Pour la suite, la clinique compte notamment s’appuyer sur son service d’oncologie « d’excellence » et celui de soins de suite et de réadaptation (SSR) « avec un potentiel extraordinaire ». L’établissement emploie 500 salariés.
APPRÉHENSIONS AU CHT
Emmanuel Soria, infirmier en réanimation et élu du personnel UT CFE-CGC, salue « le courage et l’abnégation des collègues, qui continuent à exercer dans des conditions inimaginables ». Des soignants dorment encore sur place, d’autres ne savent pas s’ils vont pouvoir venir le matin ou rentrer chez eux le soir. « Ils ont tous un sac, un duvet et un matelas gonflable dans leur casier en cas de besoin. »
Emmanuel Soria parle d’une usure physique et psychologique, d’agressions verbales et physiques sur le trajet qui mène au Médipôle. « Les soignants sont désabusés, parfois à bout. Il règne un sentiment d’injustice et de frustration. » Des navettes ont été mises en place afin d’éviter les trajets personnels, les horaires modifiés pour permettre de partir plus tôt. « Si la relève n’arrive pas, les équipes de nuit font des heures à rallonge. » Le représentant syndical juge la situation « alarmante ».
La question des départs occupe les esprits. « C’est le sujet des mois à venir, considère François Jourdel, chirurgien orthopédiste à Gaston-Bourret. Cela va être assez dramatique. » L’état de son service le soucie. « On tourne à quatre. Deux sont en congé, ils réfléchissent à déménager. Si on se retrouve à deux, cela ne va pas être tenable longtemps. Je cherche des remplaçants, un copain viendrait pour six mois – un an, mais c’est le seul. »
DISPARITION DE SPÉCIALITÉS ?
Cette crainte de voir disparaître des spécialités qui n’existent qu’au CHT – comme la coronarographie et la réanimation néonatale – est partagée par Emmanuel Soria, qui constate des départs de tout type de profil. « Des jeunes, des Calédoniens, des gens expérimentés qui sont là depuis longtemps. On va en perdre des dizaines. » Et c’est à des agents « épuisés » qu’on « va demander de suppléer et de former les nouveaux s’il y en a, ce qui peut avoir un effet boule de neige sur les arrêts et les départs ».

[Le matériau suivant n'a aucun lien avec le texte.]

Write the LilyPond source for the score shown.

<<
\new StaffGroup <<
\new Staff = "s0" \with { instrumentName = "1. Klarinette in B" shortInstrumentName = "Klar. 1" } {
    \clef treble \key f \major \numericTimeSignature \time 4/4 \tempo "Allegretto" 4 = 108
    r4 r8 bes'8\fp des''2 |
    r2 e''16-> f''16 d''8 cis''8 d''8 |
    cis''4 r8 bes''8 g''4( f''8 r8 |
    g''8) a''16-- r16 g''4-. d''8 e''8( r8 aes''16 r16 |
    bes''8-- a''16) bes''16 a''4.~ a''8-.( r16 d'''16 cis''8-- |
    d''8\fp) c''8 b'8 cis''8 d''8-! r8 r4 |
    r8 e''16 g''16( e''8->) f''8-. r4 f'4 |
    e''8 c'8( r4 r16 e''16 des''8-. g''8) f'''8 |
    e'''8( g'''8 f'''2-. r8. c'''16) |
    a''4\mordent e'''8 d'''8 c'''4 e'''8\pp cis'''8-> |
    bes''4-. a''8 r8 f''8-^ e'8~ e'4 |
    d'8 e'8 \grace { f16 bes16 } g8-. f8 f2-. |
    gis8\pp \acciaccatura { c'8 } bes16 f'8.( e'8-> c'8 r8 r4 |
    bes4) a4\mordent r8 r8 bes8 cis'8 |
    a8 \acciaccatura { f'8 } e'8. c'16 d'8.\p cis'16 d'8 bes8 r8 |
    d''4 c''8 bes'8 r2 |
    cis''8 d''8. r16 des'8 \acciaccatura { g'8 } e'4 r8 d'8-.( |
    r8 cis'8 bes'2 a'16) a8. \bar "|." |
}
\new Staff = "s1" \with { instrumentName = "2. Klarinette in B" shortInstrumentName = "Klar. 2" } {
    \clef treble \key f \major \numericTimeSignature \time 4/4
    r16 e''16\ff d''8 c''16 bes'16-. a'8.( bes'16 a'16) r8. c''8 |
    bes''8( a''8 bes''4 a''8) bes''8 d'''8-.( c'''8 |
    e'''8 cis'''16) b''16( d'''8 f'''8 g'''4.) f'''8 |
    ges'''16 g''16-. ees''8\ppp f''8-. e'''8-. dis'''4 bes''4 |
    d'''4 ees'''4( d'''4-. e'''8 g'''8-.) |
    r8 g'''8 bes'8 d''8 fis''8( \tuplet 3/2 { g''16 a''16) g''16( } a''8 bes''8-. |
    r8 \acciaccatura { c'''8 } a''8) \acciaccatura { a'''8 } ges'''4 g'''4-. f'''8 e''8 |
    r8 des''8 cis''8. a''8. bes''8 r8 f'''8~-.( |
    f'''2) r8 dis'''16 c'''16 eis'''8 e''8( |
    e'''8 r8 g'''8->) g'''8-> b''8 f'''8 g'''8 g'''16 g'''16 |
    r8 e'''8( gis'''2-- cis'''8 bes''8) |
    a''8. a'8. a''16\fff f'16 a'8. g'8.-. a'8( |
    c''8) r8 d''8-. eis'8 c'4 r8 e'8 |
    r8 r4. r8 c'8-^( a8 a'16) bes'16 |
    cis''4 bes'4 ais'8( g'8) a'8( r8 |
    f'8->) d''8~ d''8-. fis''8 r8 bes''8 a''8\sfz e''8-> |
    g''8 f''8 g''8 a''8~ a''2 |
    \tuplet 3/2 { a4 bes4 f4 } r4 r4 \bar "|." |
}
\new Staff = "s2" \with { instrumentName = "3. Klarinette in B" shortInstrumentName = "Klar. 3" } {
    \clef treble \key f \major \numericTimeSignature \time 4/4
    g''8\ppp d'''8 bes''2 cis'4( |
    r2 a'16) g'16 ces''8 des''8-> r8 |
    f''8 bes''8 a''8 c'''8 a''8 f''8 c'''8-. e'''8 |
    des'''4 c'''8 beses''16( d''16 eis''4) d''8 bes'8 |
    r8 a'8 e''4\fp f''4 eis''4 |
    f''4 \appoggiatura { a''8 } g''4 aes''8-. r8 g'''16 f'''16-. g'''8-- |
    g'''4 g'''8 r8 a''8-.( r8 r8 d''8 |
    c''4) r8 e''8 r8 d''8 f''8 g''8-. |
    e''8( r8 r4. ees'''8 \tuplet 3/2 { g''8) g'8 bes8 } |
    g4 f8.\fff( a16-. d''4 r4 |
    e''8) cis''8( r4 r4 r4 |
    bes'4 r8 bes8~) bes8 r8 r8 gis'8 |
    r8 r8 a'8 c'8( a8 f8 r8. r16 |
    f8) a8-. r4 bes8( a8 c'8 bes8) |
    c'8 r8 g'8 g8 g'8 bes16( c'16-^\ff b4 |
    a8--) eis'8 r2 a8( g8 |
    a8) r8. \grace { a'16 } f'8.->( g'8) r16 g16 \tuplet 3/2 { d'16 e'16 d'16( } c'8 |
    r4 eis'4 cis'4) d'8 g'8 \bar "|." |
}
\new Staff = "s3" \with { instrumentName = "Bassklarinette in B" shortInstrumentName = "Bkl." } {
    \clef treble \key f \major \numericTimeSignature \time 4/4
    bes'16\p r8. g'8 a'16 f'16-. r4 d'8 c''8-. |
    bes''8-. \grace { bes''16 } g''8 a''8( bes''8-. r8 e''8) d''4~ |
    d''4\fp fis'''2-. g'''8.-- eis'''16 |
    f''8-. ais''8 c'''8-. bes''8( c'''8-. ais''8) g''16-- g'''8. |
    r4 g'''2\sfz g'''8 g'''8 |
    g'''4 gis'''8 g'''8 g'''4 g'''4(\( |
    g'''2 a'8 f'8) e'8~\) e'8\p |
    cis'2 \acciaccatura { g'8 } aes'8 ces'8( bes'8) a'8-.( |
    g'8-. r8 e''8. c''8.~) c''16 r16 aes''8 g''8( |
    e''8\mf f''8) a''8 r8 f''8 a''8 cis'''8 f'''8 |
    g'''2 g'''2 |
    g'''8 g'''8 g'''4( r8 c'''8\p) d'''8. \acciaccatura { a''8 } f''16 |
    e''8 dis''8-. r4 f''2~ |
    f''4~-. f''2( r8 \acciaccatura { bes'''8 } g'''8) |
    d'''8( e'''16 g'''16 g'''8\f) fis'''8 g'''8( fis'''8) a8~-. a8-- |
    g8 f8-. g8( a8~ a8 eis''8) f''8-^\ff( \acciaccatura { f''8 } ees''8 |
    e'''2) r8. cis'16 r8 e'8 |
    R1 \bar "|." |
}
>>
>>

Une baisse des effectifs pourrait entraîner des retards de prise en charge. Et questionne un possible redimensionnement de l’offre de soins. La direction doit d’ailleurs présenter des chiffres et peut-être une réorganisation au conseil d’administration dans les jours à venir.
Le CHT fait face aux mêmes enjeux que la clinique : « avoir le moins de départs possibles. Il faut être dans la prévention et la protection de ces personnels hospitaliers avant de se retrouver à fermer des lits », considère Emmanuel Soria, qui note qu’une « population qui s’appauvrit ne connaît pas une amélioration de son état de santé ». Avec l’espoir de stopper le début d’hémorragie.